### Instruction
Rewrite the lines below with "Nu kopen" swapped for "Nu bestellen" and everything else unchanged, leaving out the pictures.

### Dataset records
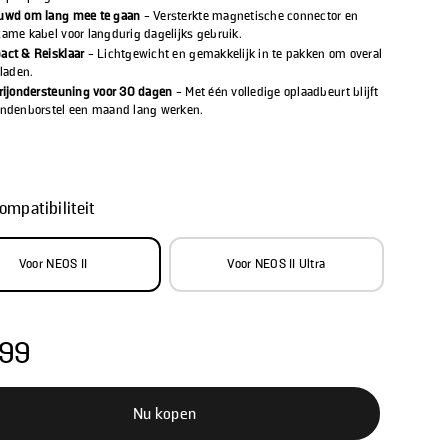
uwd om lang mee te gaan
- Versterkte magnetische connector en
ame kabel voor langdurig dagelijks gebruik.
ct & Reisklaar
- Lichtgewicht en gemakkelijk in te pakken om overal
 laden.
rijondersteuning voor 30 dagen
- Met één volledige oplaadbeurt blijft
ndenborstel een maand lang werken.
ompatibiliteit
Voor NEOS II
Voor NEOS II Ultra
,99
Nu kopen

### Task answer
uwd om lang mee te gaan
- Versterkte magnetische connector en
ame kabel voor langdurig dagelijks gebruik.
ct & Reisklaar
- Lichtgewicht en gemakkelijk in te pakken om overal
 laden.
rijondersteuning voor 30 dagen
- Met één volledige oplaadbeurt blijft
ndenborstel een maand lang werken.
ompatibiliteit
Voor NEOS II
Voor NEOS II Ultra
,99
Nu bestellen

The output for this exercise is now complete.